Холодок в отношениях с Лаврушечкой наступил впервые. Все размыто, неопределенно, тревожно. Юна словно пловец: заплыла далеко в море и возвращается обратно. Берег чуть виден, вдали он расплывчат. Но вдруг проглядывает солнце и делает очертания четкими. Кажется, еще немного — и достигнешь желанной земли. Один гребок, другой — вот он, берег! А встать во весь рост не можешь — нет дна. Так и сейчас — какую-то тревогу чувствует она, но объяснить не может. Неожиданно все встает на свое место. Вчера Юна случайно услышала жесткий голос Моисеевой:
— Думаю, нечего с ней церемониться…
Да, конечно, подслушивать нехорошо, но Юна уже вошла в комнату. Нина говорила по телефону, не замечая ее. Юна впервые услышала уверенность в ее голосе:
— Понимаю, что вы больны. Но другого времени не будет, — говорила Нина. — Я точно знаю. Лебедева подделала справку о травме. Она сама мне сказала об этом. Да, я хочу занять ее место. Вы не ошиблись. Нет, я не шучу. Увольняйте ее. Иначе скажу, что вы покрываете ее, где надо. Нет, голубчик вы мой, это не шантаж! И еще я точно знаю, что она ваша любовница. Нет, никто не слышит. Но если понадобится — услышат все. У вас партийный билет в кармане. Подумайте…

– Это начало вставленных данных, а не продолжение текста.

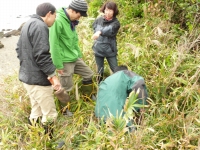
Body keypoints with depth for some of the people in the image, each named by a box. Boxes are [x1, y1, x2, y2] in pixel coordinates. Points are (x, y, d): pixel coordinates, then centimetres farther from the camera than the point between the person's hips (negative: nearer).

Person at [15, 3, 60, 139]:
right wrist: (53, 75, -21)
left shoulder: (28, 24, 14)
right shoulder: (40, 26, -18)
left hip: (27, 76, 11)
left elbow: (19, 49, 21)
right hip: (37, 79, -11)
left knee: (36, 111, 21)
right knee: (50, 115, -1)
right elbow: (41, 55, -25)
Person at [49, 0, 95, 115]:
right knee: (66, 87, 5)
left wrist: (79, 54, 19)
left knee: (89, 74, 20)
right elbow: (54, 45, -24)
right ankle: (64, 109, 27)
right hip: (65, 61, -9)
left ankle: (88, 97, 41)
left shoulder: (71, 21, 4)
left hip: (75, 58, 9)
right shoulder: (57, 21, -25)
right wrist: (58, 65, -21)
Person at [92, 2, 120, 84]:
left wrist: (100, 32, -53)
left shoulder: (115, 23, -13)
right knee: (100, 70, 16)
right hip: (98, 50, 3)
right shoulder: (99, 19, -2)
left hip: (110, 50, -3)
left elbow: (110, 30, -35)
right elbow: (94, 27, 16)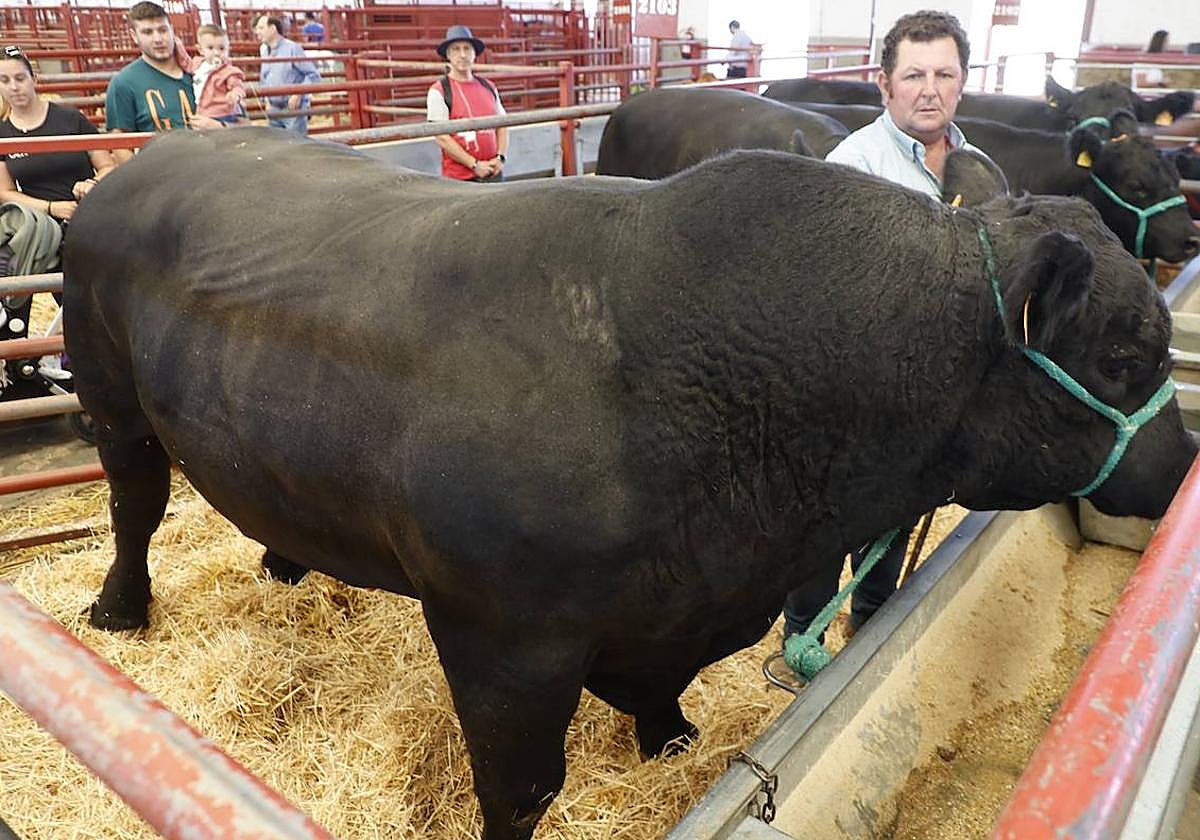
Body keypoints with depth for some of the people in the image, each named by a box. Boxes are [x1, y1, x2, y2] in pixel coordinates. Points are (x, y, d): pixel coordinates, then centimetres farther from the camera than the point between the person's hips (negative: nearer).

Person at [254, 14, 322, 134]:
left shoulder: (293, 48, -10)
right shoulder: (263, 50, 11)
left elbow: (314, 75, -11)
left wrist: (298, 94, -17)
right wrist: (267, 101, 12)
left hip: (294, 108, -7)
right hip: (273, 110, 7)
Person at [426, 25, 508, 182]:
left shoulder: (488, 87, 14)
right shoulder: (438, 91, -3)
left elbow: (502, 125, 17)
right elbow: (441, 137, -9)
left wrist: (500, 158, -1)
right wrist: (474, 164, -12)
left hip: (494, 173, 5)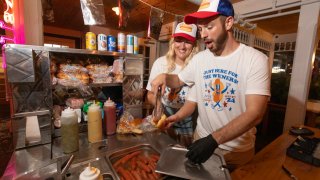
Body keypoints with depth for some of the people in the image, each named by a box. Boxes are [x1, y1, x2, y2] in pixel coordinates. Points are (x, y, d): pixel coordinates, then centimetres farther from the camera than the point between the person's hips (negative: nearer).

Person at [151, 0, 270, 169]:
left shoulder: (256, 59, -16)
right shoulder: (199, 59, -3)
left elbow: (255, 113, -23)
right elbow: (179, 80, 11)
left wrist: (214, 139, -33)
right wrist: (165, 76, -11)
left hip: (237, 151, -3)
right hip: (201, 141, 4)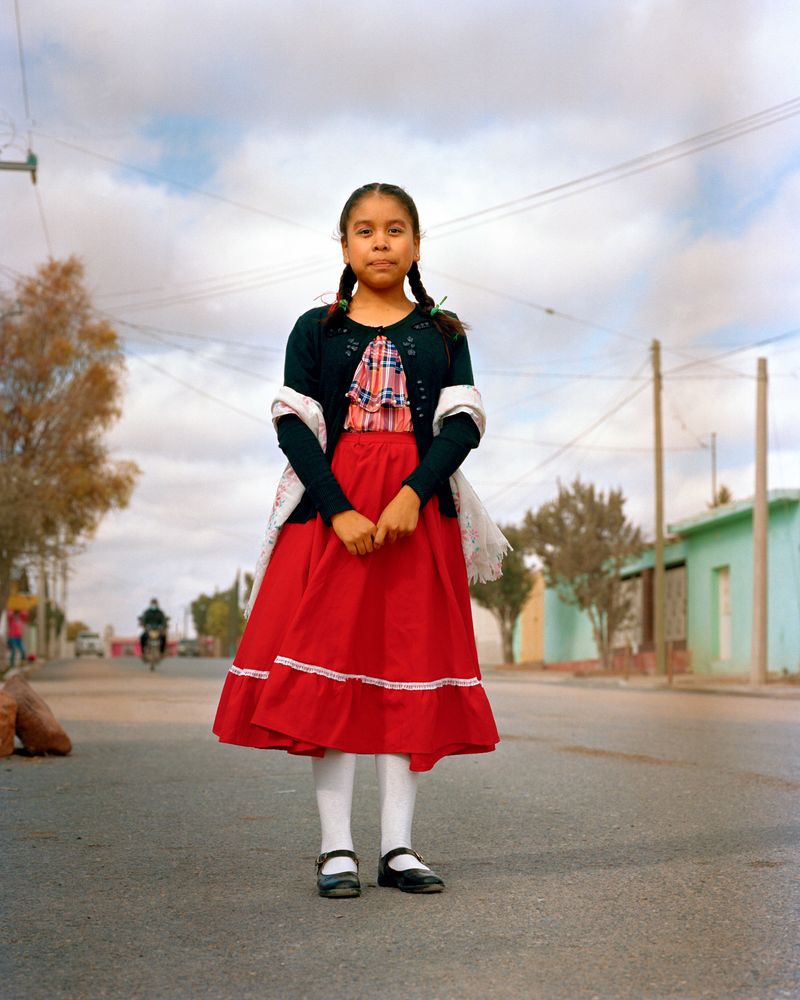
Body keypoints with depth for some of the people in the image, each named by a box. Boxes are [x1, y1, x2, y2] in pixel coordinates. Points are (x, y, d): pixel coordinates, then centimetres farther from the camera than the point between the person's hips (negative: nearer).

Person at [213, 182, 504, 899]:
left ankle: (398, 845, 5)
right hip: (329, 511, -1)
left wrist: (413, 494, -16)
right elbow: (294, 426, -1)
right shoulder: (317, 329, 9)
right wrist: (339, 512, -14)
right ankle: (336, 847, 1)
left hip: (418, 512, 1)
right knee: (328, 670, -5)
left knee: (410, 673, 0)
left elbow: (464, 424, 1)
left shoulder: (443, 333, 11)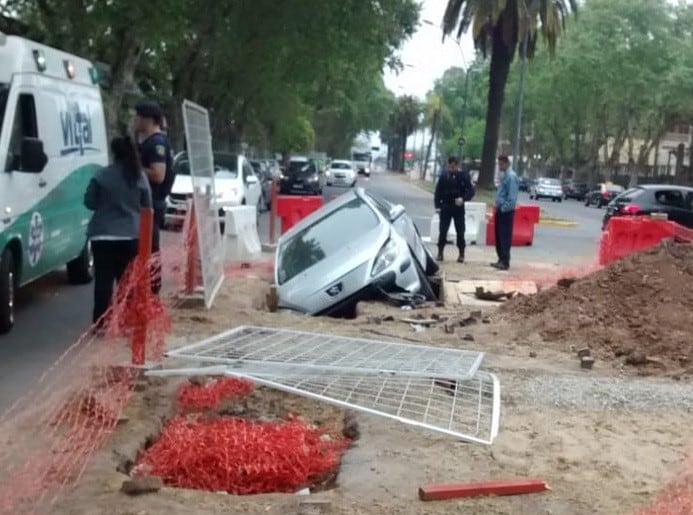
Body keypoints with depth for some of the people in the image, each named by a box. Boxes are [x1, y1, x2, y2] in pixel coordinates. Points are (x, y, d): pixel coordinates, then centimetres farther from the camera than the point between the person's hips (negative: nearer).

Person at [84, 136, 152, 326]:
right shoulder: (140, 177, 0)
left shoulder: (102, 175, -8)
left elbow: (89, 202, 0)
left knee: (103, 281, 1)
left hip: (103, 235, -2)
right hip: (130, 236, 2)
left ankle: (100, 322, -1)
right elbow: (147, 207, 8)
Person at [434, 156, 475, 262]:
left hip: (458, 208, -1)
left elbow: (471, 191, -5)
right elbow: (438, 192, 6)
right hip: (445, 207, 2)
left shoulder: (464, 176, -3)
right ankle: (440, 252, 10)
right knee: (443, 230, 2)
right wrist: (438, 205, -4)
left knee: (460, 231, 2)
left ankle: (461, 254, 10)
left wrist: (463, 199, -23)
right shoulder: (444, 176, 2)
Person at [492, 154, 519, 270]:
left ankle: (505, 262, -1)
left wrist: (504, 208, -18)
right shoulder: (504, 175, 13)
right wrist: (498, 205, 14)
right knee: (498, 236, 14)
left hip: (506, 211, -9)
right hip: (500, 210, 9)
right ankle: (501, 259, 22)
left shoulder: (511, 176, -16)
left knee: (505, 237, -5)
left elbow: (512, 197, -21)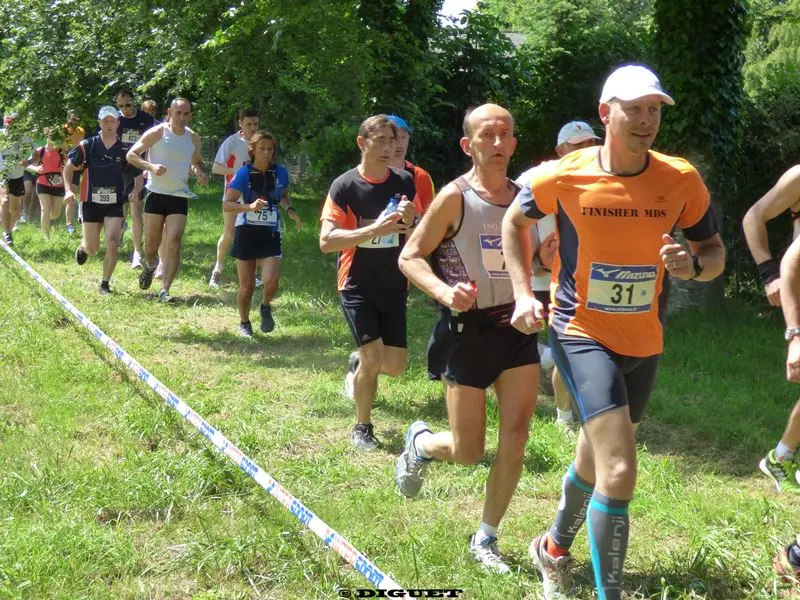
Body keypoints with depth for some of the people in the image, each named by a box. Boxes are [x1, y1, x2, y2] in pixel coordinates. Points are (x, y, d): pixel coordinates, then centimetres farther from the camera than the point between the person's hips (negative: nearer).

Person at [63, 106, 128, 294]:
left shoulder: (124, 149, -4)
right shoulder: (87, 146, -5)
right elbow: (69, 167, 5)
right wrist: (69, 189, -7)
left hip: (115, 204, 0)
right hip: (91, 203, 0)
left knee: (112, 244, -15)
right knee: (92, 249, 9)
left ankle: (105, 283, 3)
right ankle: (82, 248, 47)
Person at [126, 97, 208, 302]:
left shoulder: (193, 138, 6)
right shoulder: (157, 133, -6)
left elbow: (196, 162, 24)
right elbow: (131, 155, -3)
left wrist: (201, 174, 0)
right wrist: (150, 166, -21)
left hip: (180, 197, 2)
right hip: (156, 193, -2)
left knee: (174, 242, -12)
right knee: (151, 243, 6)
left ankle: (164, 290, -12)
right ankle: (149, 266, 43)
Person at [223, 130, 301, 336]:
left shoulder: (280, 172, -2)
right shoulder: (244, 174, -12)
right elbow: (227, 205, -17)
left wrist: (290, 210, -1)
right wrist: (250, 206, -33)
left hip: (271, 234, 2)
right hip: (247, 233, -1)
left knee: (271, 281, -17)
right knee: (247, 286, 5)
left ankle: (266, 307, 16)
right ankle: (244, 323, 30)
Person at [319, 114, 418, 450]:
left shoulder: (405, 183, 2)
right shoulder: (345, 186, -10)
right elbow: (326, 241, -18)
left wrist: (410, 221, -16)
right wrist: (375, 229, -29)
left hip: (394, 286, 4)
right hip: (357, 285, -4)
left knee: (395, 365, 4)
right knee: (373, 356, -12)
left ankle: (357, 366, 39)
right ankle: (362, 428, 10)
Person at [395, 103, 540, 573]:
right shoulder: (455, 197, -10)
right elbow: (410, 256, -8)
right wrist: (444, 292, -25)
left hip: (517, 327, 4)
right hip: (467, 330, -4)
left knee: (516, 439, -1)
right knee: (468, 453, 2)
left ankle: (486, 538, 16)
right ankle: (420, 443, 38)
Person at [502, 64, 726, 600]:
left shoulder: (681, 180, -8)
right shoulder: (563, 177, -12)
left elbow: (715, 251, 3)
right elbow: (515, 221, 7)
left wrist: (694, 265, -20)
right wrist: (524, 292, -1)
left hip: (645, 343, 4)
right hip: (583, 334, -4)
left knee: (596, 459, 23)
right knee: (619, 471, -20)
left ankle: (556, 547, 50)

Дальше Юна слушать не стала и незаметно вышла из комнаты. Она была потрясена неожиданным открытием. Нина звонила шефу, Игорю Петровичу домой.
«Он же с сердечным приступом», — пронеслось у нее в голове. И Юна вспомнила, как Нина однажды пожаловалась ей на Веру Лебедеву:
— Юнчик, право, не знаю, что мне делать? Был один кавалер — и того увели. Представляешь — кого? Курьера… И кто, думаешь? Верке он понадобился. Мало ей нашего начальника…
— Откуда ты про шефа знаешь? — перебила ее тогда Юна. — Может, это вранье…
— Когда мне надо, я все знаю! Здесь один Толечка — лапушка…
Потом на собрании Игорь Петрович, глядя себе на живот, объявил о том, что Лебедева подделала справку о травме. Затем выступила Моисеева и тихо, но, казалось, убежденно говорила о необходимости бескомпромиссного отношения к любым нарушениям порядка и законов. И еще о принципиальности и честности. Стояла глубокая тишина. Вдруг прозвучала пощечина. Юна ударила закончившую говорить Нину. Вытирая руку носовым платком, Юна пошла к двери.